- [The task]:
Going through the data below, tally every line where the string "Packs" occurs, then give only the tally.

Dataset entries
>>>>
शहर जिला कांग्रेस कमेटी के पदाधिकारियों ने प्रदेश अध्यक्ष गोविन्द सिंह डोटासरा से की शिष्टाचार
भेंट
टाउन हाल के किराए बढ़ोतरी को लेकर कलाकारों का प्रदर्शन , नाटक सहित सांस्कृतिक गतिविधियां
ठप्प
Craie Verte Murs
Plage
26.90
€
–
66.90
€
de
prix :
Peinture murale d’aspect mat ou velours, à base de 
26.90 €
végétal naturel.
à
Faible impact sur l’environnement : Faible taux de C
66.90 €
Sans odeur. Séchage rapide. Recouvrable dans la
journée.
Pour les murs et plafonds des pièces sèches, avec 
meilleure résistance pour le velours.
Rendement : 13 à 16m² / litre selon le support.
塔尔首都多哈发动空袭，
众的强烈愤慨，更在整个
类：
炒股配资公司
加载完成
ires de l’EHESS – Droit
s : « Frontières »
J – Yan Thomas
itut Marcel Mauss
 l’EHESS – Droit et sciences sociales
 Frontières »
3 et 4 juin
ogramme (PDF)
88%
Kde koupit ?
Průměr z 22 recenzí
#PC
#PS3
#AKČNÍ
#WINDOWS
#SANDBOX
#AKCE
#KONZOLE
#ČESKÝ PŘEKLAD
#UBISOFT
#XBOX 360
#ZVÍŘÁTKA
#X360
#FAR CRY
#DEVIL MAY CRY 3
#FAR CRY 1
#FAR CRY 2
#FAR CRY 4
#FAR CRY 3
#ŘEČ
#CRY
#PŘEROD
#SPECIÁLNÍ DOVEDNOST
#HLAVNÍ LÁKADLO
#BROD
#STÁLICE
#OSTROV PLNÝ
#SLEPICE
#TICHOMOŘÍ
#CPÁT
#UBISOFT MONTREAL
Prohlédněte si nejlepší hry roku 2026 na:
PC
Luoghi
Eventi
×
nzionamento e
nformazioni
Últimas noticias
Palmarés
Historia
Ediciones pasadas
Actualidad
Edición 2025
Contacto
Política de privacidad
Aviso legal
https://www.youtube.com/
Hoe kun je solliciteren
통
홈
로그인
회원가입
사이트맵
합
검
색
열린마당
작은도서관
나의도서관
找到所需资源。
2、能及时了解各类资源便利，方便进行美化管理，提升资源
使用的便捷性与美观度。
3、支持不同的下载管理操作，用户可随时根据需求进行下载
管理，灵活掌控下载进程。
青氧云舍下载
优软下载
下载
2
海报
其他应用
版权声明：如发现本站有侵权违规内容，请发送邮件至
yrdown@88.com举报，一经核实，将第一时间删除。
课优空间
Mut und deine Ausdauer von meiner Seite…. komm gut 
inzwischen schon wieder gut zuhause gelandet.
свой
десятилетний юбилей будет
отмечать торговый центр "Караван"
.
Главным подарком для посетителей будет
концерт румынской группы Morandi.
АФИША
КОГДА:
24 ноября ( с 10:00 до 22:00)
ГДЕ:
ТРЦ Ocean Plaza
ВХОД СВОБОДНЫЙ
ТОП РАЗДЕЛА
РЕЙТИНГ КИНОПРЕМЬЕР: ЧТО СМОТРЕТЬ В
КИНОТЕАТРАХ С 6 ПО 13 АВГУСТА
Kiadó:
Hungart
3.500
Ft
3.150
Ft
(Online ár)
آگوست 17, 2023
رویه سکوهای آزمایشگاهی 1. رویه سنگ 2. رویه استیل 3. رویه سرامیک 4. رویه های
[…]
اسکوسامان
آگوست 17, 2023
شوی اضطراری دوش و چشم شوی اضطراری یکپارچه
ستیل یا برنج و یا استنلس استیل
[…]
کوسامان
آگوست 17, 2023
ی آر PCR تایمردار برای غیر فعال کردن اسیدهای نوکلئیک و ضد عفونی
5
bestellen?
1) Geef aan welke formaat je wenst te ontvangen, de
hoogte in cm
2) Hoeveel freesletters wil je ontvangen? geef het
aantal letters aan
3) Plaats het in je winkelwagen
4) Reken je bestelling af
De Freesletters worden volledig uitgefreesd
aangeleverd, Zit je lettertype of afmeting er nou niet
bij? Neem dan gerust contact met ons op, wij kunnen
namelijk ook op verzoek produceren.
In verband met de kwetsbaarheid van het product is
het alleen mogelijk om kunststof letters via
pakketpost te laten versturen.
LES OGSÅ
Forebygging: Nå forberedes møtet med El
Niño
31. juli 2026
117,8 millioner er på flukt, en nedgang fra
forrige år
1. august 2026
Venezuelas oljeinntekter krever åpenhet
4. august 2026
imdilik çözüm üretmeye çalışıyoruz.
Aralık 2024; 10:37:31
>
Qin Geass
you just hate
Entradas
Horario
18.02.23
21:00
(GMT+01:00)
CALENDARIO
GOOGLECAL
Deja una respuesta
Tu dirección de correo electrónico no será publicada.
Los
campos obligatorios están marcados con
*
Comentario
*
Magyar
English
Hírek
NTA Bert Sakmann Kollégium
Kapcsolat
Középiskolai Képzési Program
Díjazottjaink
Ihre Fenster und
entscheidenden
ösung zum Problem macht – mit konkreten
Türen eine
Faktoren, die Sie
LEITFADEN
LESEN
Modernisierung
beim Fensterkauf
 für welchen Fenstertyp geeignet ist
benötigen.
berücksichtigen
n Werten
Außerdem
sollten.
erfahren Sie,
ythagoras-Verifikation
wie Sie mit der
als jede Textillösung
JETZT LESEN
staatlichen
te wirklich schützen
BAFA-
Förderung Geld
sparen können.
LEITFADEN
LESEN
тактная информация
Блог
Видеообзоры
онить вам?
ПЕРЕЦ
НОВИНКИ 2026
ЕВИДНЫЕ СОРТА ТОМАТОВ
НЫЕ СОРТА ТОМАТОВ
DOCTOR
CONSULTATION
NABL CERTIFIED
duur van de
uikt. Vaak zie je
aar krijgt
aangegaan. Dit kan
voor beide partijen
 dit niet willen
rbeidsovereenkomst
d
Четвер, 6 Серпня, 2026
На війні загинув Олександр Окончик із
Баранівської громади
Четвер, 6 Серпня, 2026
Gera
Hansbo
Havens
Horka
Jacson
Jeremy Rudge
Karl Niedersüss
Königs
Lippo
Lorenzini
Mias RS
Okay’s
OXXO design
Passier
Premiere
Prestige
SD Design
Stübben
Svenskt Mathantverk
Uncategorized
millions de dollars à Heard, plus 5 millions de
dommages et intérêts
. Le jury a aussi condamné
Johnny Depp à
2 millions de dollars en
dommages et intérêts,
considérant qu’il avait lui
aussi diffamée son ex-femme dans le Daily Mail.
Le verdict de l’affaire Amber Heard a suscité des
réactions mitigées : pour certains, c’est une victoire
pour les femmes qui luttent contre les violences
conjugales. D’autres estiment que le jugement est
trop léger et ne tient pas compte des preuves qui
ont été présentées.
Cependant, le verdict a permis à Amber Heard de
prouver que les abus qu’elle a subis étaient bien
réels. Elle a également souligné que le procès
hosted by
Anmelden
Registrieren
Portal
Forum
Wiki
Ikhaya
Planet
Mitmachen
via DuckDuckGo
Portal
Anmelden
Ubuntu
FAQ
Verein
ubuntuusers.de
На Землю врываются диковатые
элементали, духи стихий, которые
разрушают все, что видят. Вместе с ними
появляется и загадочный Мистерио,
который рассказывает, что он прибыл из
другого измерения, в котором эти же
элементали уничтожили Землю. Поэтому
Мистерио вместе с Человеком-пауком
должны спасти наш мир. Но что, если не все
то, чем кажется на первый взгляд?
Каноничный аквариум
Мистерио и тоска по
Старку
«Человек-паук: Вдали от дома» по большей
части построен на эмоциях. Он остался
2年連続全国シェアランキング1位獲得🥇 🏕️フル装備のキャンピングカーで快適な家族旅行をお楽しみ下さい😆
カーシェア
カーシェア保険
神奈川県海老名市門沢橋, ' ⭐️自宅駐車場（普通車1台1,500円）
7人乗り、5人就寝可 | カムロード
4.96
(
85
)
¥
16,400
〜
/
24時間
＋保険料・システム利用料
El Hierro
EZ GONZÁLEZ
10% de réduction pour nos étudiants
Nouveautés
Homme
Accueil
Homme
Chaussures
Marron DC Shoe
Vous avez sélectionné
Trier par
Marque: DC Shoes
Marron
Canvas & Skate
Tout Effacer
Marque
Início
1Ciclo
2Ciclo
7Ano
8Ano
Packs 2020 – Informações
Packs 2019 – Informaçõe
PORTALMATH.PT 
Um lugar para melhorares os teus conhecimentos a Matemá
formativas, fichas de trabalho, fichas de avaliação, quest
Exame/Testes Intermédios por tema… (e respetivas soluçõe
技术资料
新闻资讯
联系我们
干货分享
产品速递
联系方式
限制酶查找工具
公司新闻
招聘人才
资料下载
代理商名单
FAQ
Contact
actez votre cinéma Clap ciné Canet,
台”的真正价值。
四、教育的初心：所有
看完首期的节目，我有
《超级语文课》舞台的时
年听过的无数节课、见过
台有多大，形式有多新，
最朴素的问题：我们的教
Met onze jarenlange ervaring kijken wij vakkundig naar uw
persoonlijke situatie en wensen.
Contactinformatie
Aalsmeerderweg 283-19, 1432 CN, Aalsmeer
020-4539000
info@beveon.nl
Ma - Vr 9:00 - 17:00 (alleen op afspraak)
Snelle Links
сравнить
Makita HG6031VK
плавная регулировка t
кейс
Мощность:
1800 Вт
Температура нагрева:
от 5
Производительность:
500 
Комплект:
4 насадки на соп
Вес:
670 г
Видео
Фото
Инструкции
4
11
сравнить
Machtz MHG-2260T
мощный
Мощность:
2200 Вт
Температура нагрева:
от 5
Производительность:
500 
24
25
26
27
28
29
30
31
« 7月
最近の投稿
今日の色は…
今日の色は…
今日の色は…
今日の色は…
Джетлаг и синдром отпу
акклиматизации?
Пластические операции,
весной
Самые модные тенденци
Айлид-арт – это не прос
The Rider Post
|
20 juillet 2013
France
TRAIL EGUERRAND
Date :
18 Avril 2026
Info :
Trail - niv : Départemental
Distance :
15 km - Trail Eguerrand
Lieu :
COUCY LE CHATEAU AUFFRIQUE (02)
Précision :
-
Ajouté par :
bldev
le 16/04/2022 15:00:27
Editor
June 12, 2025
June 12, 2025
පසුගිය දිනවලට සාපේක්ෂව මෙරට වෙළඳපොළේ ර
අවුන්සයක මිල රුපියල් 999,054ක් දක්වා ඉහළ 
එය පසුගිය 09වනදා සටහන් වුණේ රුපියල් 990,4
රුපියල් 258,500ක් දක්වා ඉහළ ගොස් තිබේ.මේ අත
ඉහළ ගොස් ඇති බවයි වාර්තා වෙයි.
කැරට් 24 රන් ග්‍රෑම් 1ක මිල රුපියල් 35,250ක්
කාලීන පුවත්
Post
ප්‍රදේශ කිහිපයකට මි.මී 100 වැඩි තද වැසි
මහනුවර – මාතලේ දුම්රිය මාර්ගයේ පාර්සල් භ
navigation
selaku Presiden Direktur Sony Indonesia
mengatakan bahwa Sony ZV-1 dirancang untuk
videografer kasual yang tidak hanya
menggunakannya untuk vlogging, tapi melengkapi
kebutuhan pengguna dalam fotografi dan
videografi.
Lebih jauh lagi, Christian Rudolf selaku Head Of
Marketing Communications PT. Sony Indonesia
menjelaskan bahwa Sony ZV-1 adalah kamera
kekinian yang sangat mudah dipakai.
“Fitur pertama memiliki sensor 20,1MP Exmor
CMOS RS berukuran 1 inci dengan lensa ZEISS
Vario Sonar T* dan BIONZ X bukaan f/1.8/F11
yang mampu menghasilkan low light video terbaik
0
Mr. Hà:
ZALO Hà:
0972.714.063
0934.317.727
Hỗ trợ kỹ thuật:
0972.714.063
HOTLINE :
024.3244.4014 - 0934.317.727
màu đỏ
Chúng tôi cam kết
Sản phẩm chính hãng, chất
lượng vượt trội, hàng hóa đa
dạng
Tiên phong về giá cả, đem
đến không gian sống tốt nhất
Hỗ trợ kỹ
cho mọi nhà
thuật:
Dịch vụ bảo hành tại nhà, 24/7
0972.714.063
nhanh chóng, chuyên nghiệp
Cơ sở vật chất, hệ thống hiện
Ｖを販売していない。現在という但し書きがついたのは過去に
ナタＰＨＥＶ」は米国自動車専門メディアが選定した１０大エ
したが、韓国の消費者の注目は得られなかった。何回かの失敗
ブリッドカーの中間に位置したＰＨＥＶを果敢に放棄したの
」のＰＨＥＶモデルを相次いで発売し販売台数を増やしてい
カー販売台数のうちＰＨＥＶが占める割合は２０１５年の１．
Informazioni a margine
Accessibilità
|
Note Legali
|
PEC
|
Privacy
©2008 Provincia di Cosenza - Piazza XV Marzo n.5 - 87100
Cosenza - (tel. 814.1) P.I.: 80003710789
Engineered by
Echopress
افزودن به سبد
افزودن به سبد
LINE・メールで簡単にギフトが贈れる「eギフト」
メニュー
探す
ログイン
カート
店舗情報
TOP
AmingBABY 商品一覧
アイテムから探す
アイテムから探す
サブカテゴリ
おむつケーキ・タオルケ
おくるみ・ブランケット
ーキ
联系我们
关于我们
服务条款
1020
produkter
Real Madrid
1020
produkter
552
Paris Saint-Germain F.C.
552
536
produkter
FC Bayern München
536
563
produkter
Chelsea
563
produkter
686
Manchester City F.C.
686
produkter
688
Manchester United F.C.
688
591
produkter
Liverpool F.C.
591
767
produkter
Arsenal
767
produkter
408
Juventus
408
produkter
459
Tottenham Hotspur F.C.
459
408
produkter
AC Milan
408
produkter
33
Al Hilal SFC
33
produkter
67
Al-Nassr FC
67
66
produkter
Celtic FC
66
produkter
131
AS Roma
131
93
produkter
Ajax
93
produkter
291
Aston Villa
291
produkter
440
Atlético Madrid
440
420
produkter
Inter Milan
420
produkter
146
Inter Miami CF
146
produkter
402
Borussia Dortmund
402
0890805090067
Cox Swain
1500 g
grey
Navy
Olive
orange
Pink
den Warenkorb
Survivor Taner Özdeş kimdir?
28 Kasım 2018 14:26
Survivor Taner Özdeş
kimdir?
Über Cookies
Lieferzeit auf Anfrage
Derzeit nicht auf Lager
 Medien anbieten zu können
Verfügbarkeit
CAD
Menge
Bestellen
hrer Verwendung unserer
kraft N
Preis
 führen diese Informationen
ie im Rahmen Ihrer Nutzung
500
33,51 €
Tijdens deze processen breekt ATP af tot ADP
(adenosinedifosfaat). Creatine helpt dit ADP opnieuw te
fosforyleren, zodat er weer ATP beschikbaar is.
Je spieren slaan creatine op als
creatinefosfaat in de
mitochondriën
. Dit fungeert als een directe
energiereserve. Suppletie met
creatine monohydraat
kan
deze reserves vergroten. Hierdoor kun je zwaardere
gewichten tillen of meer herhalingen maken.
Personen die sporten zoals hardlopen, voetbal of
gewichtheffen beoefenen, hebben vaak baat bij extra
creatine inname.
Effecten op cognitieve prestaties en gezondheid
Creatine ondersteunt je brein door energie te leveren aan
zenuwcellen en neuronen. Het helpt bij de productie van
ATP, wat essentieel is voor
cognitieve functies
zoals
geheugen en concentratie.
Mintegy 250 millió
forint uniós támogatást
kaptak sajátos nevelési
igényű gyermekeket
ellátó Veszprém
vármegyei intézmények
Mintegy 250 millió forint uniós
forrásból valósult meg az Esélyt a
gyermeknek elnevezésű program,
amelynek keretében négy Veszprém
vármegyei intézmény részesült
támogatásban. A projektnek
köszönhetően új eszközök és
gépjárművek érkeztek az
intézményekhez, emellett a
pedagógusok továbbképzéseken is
<<<<
- [Your solution]:
2